Öyle sanıyordum. artık ilaçları da bırakmıştım.
Bi kaç gün önce hayattan bi tokat daha yiyene kadarmış kendimi iyi hissetmem.
Ama bu sefer iyileşmek için başka yollar denemeye karar verdim. Mesela olan her şeyi kabullenmek gibi. Tüm psikologlar da bunu demiyor mu zaten…
Öncelikle söylemeliyim bundan daha kötüsü vardır ama benim yaşadığım en boktan süreç, Temmuz'dan bu güne, burayı terk etmeme, insanlardan kopmama, aydınlanmama ve değişmem üzerinde kesinlikle etkisi olan bir süreç. Bunu geçtiğimiz dönem psikiyatr ile taçlandırdık ve teşhis koyduk manik depresyon ve anksiyete bozukluğu.
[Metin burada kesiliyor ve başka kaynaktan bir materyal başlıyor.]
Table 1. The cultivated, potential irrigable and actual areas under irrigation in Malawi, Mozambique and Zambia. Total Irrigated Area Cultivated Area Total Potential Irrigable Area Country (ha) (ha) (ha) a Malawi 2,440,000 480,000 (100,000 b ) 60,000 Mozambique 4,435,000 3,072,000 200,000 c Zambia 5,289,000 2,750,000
Hayatsız gibi yaşattığı aylar oldu geçen sürece dair pek bir fikrim yok yaşamaktan uzaktım çünkü, şimdilerde ise bunun minör halindeyim yani olabildiğince az arada yokluyor ama öldürmez gibi. Hayatı enlerde ve diplerde yaşayan biri için teşhis koyulabilecek en nokta atışı hastalık olduğunu düşünüyorum. ilaç tedavisi gördüm 2 aya yakın sonra alkolsüz hayat beni yordu. şu hayatta keyif aldığım bir noktayı kesmek, o yüzden ilaçları saldım şimdi iyiyim yine kötü bi durum yok. Anksiyete vurup panik atağa bağlamazsa sıkıntı olmaz. Kafama göre ilaç kesme doğru bir hareket değildi belki ama bu hayatta ne doğru ki sanki.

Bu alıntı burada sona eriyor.